6. The trustee in Pace's closed bankruptcy case, Kenneth Battley, also reentered the fray and may have sought to have the Alaska bankruptcy court reopen Pace's bankruptcy case as well. It appears, however, that Battley had dropped out of the picture some time after March 15, 1991. See In re Pace, 159 B.R. at 895 & n. 6.
7. The Appellants no longer contend that they did not violate the automatic stay. They argued below that they could not have violated the automatic stay in either LeMai's or Pace's bankruptcy because the stays in both cases terminated when the bankruptcies were closed, and the stays were not automatically reinstated merely by virtue of the trustees' reopening of the two bankruptcies. The Appellants now concede that the BAP was correct in holding that, because the malpractice action was never listed as an asset on either LeMai or Pace's schedules of assets and liabilities, it was not “abandoned” and therefore remained property of the bankruptcy estates in custodia legis, and continued as such until disposed of by the trustee(s).

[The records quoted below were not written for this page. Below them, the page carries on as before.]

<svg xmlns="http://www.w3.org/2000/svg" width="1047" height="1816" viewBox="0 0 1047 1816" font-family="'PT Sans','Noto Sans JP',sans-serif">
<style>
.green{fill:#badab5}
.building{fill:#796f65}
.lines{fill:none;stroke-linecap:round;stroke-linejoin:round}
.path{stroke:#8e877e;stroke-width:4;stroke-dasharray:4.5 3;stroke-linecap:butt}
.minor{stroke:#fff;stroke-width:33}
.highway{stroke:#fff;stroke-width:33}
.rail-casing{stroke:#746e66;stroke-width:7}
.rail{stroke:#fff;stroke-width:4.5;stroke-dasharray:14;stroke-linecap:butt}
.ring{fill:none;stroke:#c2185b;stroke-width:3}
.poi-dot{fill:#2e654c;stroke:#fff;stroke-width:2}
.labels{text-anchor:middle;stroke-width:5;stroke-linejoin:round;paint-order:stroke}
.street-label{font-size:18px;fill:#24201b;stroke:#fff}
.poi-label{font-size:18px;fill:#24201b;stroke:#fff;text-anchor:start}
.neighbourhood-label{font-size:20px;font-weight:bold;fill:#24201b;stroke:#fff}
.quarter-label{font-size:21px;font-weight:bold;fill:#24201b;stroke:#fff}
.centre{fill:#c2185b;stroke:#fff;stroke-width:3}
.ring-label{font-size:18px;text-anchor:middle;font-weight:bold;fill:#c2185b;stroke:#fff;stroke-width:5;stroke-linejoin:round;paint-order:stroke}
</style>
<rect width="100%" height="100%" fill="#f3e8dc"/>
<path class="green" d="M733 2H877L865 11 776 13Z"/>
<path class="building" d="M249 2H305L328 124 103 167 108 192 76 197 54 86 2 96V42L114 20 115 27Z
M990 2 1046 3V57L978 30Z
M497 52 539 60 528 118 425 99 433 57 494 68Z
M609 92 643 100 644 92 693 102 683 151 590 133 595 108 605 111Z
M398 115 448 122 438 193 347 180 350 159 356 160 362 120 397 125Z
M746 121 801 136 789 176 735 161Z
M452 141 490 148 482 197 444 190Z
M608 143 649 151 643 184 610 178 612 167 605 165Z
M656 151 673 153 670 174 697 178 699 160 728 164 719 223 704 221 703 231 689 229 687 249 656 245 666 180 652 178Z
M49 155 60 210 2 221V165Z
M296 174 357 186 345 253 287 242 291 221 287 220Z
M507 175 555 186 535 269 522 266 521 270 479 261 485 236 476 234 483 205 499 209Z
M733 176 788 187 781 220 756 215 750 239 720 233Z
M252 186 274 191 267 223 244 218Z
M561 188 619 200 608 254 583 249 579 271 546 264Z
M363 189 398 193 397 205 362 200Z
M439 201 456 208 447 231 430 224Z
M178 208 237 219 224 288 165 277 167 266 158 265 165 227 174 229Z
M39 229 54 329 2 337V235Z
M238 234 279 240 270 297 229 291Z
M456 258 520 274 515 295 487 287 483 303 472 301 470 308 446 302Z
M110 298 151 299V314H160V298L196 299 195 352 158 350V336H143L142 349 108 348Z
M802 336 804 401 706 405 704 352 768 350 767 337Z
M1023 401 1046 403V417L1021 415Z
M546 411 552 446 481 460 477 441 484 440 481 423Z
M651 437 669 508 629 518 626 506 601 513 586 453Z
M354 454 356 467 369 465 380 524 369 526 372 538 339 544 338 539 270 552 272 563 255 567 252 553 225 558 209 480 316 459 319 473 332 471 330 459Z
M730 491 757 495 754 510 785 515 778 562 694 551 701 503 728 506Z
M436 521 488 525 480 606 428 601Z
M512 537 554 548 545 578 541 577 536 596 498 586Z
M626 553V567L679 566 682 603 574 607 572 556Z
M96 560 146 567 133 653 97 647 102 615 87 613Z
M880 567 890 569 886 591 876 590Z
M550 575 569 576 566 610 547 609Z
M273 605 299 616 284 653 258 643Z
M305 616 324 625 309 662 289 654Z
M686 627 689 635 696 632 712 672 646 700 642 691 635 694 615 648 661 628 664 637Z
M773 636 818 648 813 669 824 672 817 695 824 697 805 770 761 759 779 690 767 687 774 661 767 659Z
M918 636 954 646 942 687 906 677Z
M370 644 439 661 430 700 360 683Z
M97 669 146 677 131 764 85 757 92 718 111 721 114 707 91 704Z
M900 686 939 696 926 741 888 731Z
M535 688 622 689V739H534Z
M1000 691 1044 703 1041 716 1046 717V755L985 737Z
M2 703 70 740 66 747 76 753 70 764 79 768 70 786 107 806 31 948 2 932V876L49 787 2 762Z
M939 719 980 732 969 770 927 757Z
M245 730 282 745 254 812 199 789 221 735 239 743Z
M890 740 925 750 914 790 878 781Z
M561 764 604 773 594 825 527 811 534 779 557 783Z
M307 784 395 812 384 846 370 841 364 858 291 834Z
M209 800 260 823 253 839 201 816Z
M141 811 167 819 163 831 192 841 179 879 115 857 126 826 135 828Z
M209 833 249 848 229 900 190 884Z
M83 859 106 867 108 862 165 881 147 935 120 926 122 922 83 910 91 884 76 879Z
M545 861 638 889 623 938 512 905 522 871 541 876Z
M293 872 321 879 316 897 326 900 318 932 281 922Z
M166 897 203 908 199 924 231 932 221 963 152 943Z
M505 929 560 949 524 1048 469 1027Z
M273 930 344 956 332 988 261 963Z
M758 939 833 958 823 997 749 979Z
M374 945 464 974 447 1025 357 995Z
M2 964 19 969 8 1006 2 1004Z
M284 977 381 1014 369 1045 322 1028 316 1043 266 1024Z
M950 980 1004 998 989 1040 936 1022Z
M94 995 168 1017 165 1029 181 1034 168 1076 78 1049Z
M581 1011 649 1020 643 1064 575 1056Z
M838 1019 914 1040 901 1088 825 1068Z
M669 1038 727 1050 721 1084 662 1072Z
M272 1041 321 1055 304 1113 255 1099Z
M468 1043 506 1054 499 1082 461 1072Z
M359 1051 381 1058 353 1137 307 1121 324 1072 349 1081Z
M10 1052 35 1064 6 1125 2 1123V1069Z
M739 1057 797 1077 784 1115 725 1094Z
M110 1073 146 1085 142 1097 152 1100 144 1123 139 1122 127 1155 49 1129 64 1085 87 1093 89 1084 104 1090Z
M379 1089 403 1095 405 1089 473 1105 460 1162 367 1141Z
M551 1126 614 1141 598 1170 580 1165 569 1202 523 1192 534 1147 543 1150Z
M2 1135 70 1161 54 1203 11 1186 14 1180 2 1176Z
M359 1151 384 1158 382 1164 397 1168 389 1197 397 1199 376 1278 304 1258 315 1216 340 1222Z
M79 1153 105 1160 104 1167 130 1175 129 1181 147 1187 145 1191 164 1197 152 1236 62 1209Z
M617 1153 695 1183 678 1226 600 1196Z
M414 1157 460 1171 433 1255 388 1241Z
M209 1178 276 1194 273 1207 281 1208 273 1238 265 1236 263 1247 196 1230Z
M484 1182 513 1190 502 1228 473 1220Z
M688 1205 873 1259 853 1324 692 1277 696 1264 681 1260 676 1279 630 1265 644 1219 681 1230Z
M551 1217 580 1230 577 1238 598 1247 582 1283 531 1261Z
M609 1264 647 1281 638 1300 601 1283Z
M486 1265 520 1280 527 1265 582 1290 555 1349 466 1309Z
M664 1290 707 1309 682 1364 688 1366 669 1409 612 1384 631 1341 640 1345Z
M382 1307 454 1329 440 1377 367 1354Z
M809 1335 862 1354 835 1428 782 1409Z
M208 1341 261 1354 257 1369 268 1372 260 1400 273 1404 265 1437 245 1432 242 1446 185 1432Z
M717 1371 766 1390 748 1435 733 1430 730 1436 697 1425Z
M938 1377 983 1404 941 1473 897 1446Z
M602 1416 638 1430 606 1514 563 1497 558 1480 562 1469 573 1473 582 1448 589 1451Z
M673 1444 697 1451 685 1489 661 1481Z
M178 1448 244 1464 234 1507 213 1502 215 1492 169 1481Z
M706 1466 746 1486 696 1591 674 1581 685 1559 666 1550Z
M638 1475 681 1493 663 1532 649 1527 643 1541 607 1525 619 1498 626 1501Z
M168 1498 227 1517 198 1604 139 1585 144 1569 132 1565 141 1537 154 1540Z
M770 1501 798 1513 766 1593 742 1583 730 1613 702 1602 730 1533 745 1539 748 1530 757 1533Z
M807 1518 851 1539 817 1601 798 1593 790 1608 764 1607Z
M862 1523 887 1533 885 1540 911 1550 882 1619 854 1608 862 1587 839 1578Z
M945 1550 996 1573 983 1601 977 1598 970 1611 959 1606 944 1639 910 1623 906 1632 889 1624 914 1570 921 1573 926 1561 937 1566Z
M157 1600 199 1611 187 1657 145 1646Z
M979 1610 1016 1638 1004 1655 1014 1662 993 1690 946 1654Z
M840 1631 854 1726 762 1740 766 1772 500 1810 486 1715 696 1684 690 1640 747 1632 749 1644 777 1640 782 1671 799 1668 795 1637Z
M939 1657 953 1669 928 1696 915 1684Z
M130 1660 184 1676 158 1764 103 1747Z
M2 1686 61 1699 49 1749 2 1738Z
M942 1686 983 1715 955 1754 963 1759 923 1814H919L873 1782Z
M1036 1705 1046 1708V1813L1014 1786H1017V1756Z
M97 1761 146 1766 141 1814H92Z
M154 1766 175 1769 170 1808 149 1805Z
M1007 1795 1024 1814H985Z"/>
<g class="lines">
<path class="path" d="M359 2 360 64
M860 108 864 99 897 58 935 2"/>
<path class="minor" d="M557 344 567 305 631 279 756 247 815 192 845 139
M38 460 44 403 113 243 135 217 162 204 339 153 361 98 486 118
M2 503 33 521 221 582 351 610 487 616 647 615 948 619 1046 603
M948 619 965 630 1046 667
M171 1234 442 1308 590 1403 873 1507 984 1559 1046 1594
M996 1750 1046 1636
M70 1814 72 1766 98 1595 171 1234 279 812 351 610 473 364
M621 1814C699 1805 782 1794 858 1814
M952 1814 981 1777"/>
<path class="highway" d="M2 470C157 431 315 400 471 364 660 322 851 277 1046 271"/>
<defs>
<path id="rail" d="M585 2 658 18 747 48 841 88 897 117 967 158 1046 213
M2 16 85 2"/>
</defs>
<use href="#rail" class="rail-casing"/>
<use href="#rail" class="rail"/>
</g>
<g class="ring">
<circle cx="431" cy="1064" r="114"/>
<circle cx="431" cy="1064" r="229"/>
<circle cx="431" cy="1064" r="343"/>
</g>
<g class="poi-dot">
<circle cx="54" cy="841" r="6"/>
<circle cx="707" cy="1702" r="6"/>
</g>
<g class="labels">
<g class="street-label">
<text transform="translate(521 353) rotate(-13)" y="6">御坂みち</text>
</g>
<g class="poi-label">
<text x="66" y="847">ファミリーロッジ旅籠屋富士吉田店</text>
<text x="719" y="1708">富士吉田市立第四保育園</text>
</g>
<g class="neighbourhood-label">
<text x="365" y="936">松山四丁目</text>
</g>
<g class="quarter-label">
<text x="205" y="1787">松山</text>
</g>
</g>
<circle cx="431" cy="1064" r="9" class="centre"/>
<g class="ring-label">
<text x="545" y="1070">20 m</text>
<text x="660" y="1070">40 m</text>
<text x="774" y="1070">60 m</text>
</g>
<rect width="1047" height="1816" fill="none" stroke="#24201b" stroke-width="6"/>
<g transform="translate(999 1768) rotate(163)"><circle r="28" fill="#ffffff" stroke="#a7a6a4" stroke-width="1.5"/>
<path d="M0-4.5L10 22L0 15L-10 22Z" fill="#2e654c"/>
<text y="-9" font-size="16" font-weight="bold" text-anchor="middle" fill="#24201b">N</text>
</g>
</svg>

8. See Pub.L. No. 98-353, Title III, § 304, 98 Stat. 352 (July 10, 1984).
9. Technically, two judges joined in the above, while the third judge concluded, after examining such factors as that “sanctions were imposed only after notice, hearing, and an opportunity for appellants to conduct discovery[,] ․” that an award of sanctions under section 105(a) was appropriate under the circumstances. 159 B.R. at 907.
10. In his brief, Taxel asked us to strike the Special Addenda appended to the Appellants' opening brief and urged us to disregard all assertions contained therein. Taxel's request falls short of the requirements of Fed.R.App.P. 27 and 9th Cir.R. 27-1, and is accordingly denied.